3. Ten people sit in two parallel rows (5 each), Row1 facing south, Row2 north. X is third to left of Y. Z is diagonally adjacent to W. M and N face opposite directions. Who is second to the right of O?

Solution
Correct: C
Parallel row arrangements require aligning row positions through directional clues. Diagonal adjacency between Z and W creates a fixed pair. Opposite-facing constraint reduces options for M/N positions. Tracing O's neighbors yields the correct second-right candidate.

4. Nine people sit in a 3×3 square, each corner and center occupied. A is adjacent to B (not diagonally). C is at a corner adjacent to D. E is opposite F. Who is in center if G is at a corner?

Solution
Correct: B
Grid arrangements require considering adjacency rules. A-B relation fixes corners, C-D constraints reduce corner possibilities. Opposite pairs E-F narrow candidates for central position when G's corner placement is factored in.

5. Twelve people sit around a hexagon (2 per side). Each side has one facing center and one outward. P is center-facing. Q is opposite R, who is outward-facing. S sits adjacent to T and U. Who is opposite P?

Solution
Correct: A
Hexagonal arrangements with facing directions create layered constraints. P's position fixes center-facing alignment.
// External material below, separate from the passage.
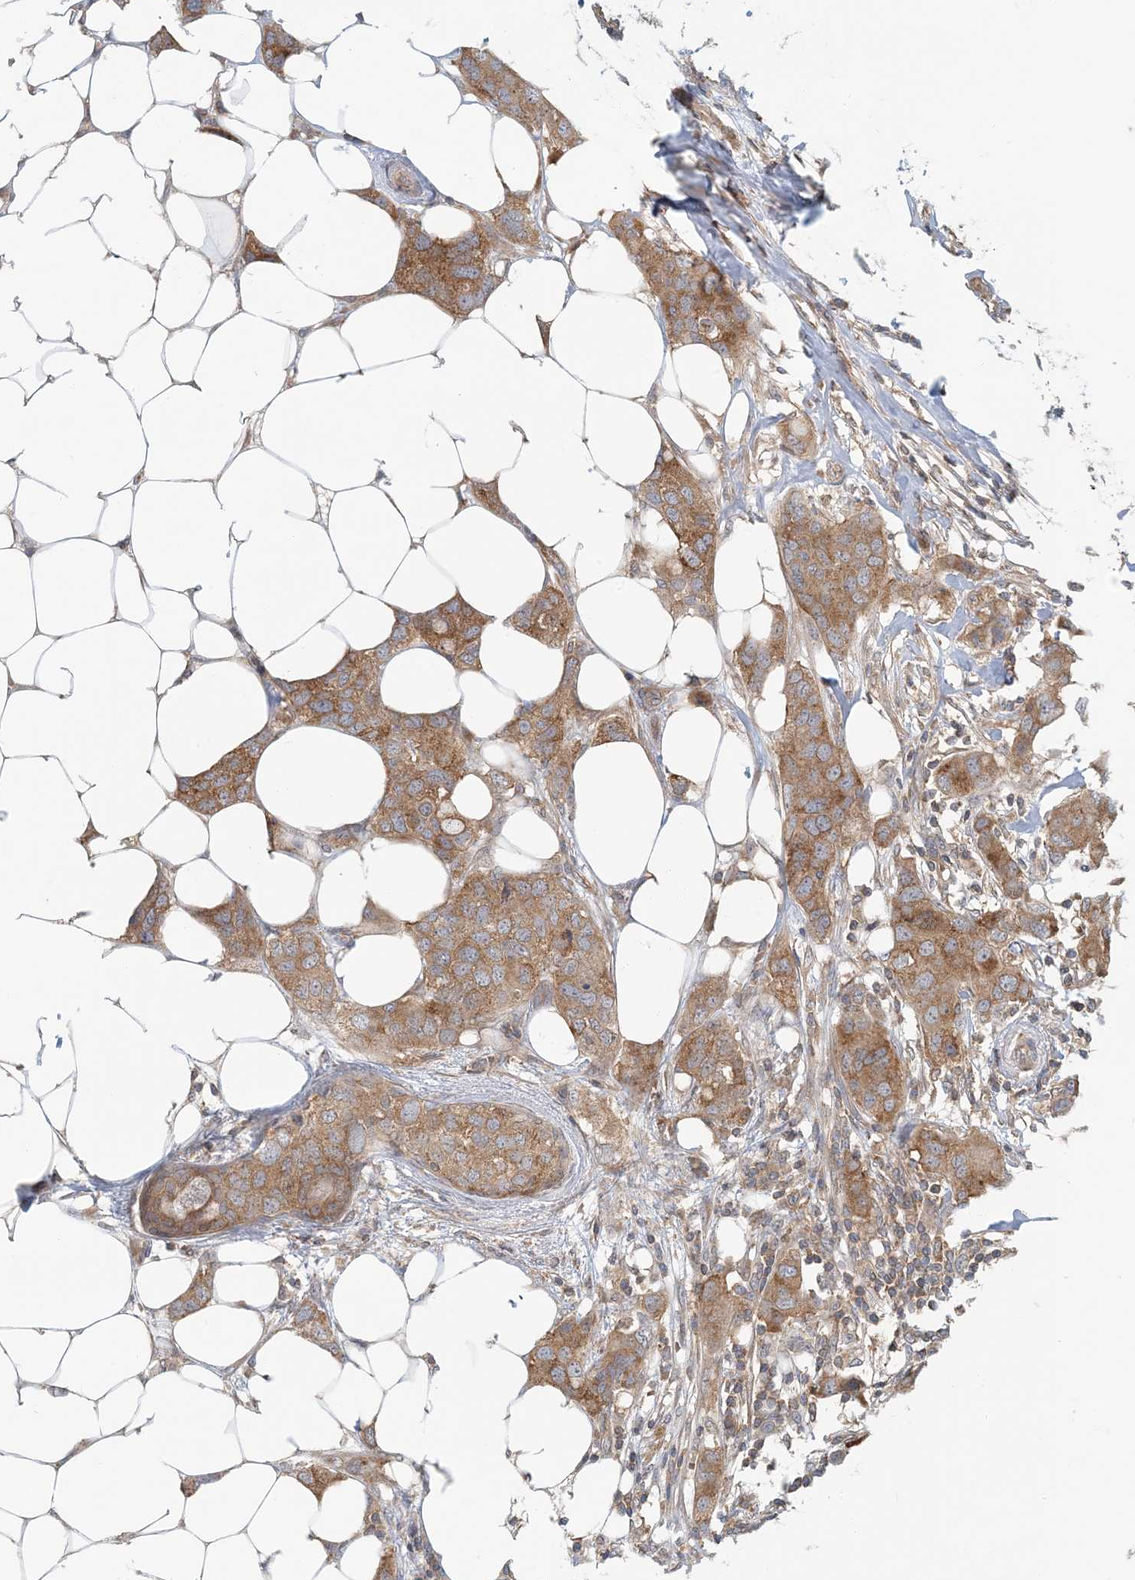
{"staining": {"intensity": "moderate", "quantity": ">75%", "location": "cytoplasmic/membranous"}, "tissue": "breast cancer", "cell_type": "Tumor cells", "image_type": "cancer", "snomed": [{"axis": "morphology", "description": "Duct carcinoma"}, {"axis": "topography", "description": "Breast"}], "caption": "IHC micrograph of human infiltrating ductal carcinoma (breast) stained for a protein (brown), which reveals medium levels of moderate cytoplasmic/membranous positivity in about >75% of tumor cells.", "gene": "ATP13A2", "patient": {"sex": "female", "age": 50}}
Opposite Q–R placement and S's adjacency to T/U narrow possible configurations. Systematic elimination identifies P's opposite.

6. Seven people (M–Y) sit in two concentric circles: inner 4, outer 3. All face center. X is between Y and Z. W is in outer circle adjacent to M. V is not opposite U. Who is fourth to the right of T?

Solution
Correct: D
Concentric circle arrangements involve inner-outer connections. X-Y-Z sequence anchors a cluster. W's adjacency to M reduces placements. Tracing fourth-right direction from T requires building full circular relationships.

7. Five people (A–E) sit in a U-shape (4 sides). A faces B diagonally. C is second to left of D. E is at a corner. Who sits at the middle of the open side?

Solution
Correct: B
U-shape arrangements have three sides with two open ends. A-B diagonal fixes corner positions. C-D's relative position and E's corner placement force open-side middle to be unoccupied by C/D/E/A through elimination.

8. Eight people (P–W) sit in two concentric square tables (4 people each). Inner square faces center, outer faces opposite. Q is second to the right of R (in inner). S is adjacent to T in outer. V and W are not adjacent. Who is diagonally opposite U?

Solution
Correct: C
Concentric squares require tracking inner/outer facing directions. Q-R relationship anchors the inner square. S-T adjacency and V-W non-adjacency constraints fix remaining positions. Diagonal opposition calculation determines the correct pair.